Benar sekali, piker Tsukuru sambil menyesap anggur. Jangankan menjelaskan kepada orang lain. Menjelaskan kepada diri sendiri pun tetap terlalu rumit. Seandainya dipaksa menjelaskan, akan muncul kebohongan."

--from Colorless Tsukuru Tazaki and His Years of Pilgrimage.

This translates to something like this in English: 

"In our lives, sometimes there are things that are too difficult to explain in any language," said Olga. 

So true, thought Tsukuru while sipping his wine. Nevermind explaining them to someone else. They are too hard to explain even to oneself.  And if pressed to explain, what comes out may well be lies. 

Ain't that the truth, as Tsukuru says. There are some things in our lives that are fraught with doubt, or with regret, or with shame, or with mystery. These arise in the heart again and again, and we come up with various interpretations, each seeming roughly suitable at the moment and yet ultimately proving fragile, porous, or downright untrue. 

There are those in the world who are good at fashioning suitable stories, or who are at least perfectly satisfied to do so.

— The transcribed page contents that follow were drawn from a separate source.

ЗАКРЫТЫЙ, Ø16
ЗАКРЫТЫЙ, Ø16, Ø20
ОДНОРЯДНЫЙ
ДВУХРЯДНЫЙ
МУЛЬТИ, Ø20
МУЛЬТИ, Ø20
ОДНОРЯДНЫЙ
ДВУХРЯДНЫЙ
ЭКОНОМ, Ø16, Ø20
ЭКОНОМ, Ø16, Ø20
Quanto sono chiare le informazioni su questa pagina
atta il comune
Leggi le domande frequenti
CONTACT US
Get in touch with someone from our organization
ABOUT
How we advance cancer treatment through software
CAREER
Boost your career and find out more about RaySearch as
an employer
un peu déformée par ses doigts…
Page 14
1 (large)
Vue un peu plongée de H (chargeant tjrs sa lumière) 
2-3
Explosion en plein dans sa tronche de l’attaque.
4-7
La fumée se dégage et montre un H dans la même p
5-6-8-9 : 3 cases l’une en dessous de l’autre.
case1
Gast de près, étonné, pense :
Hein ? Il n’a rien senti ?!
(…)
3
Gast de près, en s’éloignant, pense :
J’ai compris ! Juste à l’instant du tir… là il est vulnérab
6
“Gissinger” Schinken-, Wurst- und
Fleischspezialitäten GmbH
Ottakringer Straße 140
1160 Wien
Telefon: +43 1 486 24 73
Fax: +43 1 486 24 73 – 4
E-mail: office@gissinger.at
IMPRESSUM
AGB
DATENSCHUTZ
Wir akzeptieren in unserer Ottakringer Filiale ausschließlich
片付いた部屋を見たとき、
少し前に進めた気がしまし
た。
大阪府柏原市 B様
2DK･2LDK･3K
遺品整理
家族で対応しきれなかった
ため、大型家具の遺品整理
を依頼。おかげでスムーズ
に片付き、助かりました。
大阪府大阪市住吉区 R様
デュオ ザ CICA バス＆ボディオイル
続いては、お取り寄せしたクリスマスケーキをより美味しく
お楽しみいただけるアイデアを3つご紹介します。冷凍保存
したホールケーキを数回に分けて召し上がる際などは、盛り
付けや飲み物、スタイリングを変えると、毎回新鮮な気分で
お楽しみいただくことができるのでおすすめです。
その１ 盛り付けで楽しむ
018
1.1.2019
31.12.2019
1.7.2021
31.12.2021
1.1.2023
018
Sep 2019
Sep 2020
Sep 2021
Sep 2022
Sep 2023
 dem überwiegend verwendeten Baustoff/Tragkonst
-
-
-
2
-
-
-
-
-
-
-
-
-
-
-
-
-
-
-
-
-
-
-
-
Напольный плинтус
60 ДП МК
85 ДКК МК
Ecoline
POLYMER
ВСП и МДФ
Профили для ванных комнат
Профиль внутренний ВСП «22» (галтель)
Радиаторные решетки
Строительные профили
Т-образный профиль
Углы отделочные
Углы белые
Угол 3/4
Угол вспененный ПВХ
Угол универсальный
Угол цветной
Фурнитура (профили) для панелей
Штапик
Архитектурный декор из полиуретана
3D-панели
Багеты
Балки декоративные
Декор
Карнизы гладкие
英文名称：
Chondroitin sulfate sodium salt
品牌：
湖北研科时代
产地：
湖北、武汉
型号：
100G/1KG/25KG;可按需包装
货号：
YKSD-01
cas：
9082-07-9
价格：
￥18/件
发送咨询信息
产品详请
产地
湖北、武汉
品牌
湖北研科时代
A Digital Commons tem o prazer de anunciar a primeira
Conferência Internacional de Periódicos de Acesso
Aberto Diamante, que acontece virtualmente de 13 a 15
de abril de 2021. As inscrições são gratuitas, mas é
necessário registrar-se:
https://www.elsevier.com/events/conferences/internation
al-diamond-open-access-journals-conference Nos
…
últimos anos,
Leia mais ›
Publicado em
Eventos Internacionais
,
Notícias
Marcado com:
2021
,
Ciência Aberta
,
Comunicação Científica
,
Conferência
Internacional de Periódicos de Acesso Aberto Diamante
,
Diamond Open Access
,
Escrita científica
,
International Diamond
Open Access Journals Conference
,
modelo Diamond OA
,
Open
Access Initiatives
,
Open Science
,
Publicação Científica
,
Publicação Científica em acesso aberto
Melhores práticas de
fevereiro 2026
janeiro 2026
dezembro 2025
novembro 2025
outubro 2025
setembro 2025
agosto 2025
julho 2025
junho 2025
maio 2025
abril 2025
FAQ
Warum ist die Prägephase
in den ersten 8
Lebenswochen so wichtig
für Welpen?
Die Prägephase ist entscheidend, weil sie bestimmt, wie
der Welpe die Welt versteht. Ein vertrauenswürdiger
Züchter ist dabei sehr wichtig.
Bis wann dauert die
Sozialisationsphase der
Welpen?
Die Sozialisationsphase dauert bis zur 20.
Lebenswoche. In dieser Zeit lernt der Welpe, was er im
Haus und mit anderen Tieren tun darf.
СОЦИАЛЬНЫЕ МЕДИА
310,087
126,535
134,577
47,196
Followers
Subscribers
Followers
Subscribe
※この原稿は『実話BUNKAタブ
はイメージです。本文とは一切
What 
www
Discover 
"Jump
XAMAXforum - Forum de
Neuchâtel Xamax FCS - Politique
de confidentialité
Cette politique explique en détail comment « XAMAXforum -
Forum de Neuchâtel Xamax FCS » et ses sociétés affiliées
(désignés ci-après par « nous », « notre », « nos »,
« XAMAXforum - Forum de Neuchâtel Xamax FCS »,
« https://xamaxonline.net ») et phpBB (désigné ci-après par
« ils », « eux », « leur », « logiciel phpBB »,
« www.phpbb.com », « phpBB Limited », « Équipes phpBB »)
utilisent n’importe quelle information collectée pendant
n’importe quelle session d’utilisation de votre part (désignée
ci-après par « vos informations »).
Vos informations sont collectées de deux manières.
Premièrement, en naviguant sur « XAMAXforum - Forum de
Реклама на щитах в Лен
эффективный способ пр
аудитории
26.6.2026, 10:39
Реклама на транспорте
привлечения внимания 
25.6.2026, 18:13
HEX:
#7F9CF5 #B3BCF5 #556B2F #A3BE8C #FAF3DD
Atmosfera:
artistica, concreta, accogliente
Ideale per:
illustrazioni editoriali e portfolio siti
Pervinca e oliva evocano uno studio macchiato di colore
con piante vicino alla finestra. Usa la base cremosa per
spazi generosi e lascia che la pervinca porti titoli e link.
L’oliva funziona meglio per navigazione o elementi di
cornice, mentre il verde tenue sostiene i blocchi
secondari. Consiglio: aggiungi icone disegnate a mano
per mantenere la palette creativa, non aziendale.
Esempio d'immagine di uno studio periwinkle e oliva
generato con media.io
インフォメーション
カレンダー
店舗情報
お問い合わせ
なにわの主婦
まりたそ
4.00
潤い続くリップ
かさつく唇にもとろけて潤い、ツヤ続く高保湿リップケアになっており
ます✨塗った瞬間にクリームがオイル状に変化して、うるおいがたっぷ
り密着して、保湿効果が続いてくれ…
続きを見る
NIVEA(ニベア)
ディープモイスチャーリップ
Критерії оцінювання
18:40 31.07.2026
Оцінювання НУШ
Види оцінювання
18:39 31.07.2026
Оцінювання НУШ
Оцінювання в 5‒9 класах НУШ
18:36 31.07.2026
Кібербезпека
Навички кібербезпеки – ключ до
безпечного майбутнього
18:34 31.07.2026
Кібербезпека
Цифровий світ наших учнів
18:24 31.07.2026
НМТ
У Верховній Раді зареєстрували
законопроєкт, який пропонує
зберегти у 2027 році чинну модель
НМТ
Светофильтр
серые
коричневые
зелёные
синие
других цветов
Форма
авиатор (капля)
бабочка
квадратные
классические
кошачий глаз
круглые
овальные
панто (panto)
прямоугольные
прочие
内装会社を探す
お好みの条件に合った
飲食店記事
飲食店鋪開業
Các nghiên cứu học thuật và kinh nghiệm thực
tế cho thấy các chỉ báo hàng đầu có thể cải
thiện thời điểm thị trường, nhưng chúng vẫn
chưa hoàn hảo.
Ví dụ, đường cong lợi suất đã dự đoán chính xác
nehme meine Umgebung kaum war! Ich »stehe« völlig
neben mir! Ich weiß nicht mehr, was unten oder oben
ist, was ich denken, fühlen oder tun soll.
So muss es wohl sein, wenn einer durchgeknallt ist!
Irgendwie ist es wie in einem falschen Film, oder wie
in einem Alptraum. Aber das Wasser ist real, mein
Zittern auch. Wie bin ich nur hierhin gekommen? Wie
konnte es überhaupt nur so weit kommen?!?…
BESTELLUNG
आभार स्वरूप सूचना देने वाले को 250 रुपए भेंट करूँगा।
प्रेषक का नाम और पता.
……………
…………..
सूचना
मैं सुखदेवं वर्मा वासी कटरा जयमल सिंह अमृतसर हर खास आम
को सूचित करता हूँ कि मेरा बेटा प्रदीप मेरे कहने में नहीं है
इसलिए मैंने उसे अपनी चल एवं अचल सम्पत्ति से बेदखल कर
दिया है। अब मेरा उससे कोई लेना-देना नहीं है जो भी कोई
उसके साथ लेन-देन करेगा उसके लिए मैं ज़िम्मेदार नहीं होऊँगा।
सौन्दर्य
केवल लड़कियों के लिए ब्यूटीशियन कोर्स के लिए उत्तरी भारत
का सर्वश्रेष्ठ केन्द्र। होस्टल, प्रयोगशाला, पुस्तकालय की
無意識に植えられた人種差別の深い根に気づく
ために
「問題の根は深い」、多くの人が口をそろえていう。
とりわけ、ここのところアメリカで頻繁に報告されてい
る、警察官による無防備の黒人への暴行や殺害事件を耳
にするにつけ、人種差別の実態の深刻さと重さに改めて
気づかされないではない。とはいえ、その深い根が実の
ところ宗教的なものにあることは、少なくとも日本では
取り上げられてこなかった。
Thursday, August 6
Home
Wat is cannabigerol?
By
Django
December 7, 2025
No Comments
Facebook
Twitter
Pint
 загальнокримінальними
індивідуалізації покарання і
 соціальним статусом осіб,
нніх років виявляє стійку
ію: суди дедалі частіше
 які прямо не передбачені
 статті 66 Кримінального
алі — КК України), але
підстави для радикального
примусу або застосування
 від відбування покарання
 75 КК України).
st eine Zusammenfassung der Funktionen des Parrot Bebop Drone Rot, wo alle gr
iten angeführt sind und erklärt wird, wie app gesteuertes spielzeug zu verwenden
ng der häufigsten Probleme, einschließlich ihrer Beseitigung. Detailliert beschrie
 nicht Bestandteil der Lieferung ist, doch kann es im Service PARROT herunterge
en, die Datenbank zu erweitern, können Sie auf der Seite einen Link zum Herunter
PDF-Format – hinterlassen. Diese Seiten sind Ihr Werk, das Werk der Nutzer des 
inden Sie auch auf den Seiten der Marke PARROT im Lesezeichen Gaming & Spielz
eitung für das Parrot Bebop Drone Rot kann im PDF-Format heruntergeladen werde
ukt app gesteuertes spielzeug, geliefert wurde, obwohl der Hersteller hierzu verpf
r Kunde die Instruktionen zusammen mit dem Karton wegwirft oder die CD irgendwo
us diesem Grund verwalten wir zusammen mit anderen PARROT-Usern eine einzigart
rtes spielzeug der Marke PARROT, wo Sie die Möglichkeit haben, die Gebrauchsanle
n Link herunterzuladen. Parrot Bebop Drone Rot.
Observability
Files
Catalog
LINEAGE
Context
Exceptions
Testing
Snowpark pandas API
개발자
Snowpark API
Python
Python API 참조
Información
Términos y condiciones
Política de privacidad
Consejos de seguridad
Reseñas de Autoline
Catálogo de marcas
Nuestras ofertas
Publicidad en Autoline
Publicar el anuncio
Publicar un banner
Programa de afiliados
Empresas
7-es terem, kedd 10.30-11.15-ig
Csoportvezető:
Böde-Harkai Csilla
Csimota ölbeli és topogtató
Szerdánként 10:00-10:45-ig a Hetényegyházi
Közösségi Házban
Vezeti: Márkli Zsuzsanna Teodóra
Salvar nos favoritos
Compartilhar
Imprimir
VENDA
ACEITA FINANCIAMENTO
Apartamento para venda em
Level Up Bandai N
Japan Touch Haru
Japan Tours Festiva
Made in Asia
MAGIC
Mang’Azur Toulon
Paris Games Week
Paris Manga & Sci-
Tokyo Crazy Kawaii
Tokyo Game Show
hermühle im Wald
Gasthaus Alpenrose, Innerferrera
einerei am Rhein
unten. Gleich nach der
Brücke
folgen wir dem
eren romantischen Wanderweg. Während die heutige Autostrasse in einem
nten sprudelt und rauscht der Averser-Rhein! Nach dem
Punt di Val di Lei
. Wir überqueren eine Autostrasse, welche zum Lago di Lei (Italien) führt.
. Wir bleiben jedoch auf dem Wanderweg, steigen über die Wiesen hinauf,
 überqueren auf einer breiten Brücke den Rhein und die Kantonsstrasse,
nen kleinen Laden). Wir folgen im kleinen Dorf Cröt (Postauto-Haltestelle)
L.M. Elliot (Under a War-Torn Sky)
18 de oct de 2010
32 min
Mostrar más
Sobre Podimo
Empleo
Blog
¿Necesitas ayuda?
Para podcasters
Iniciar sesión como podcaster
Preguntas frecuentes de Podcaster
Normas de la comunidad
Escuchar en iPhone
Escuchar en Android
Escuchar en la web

In fact, they could not bear the dissatisfaction of doubt and endless rumination. We are all this way, to some extent. All such narratives tend toward self-justification, and toward demonization of the other. There are those who repeat their narrative so often that they begin to recognize the elements of the invention above the actual events that led to the fashioning of the personal narrative. Thereby they acquit themselves and move on. The thing of most critical importance is not the truth--which is an unsettling, unsure, shape-shifting thing at best--but a reliable vehicle for moving forward, leaving the past safely and silently behind. No one succeeds in this completely. But there are those who do a pretty damn good job. And part of this job, necessarily, is putting others who were involved in the troubling events as far away as possible. 

On the other hand, there are those of us who cannot help but see that lies, no matter how convenient and pleasant they may seem, do a certain sort of violence both to oneself and to others. Trouble unexamined is trouble made futile. In examining things closely, we find ourselves less and less absolved from guilt, and we find others less so too, for most human troubles arise from a cooperative effort. One sees one's own shortcomings most clearly, forgives the shortcomings of others most generously. But it is only compassion, mercy, and the willingness to fully understand that can lead to a mature and genuine peace. 

In the novel by Haruki Murakami, the protagonist is deeply troubled, year after year, by a painful event that he cannot understand. He has lost a part of himself to the past and can either surrender the loss to captivity or restore the fullness of his person by taking captivity captive, so to speak. Tsukuru Tazaki, with the help of 'a better angel', is ultimately the sort of person who is pressed on to confrontation and resolution.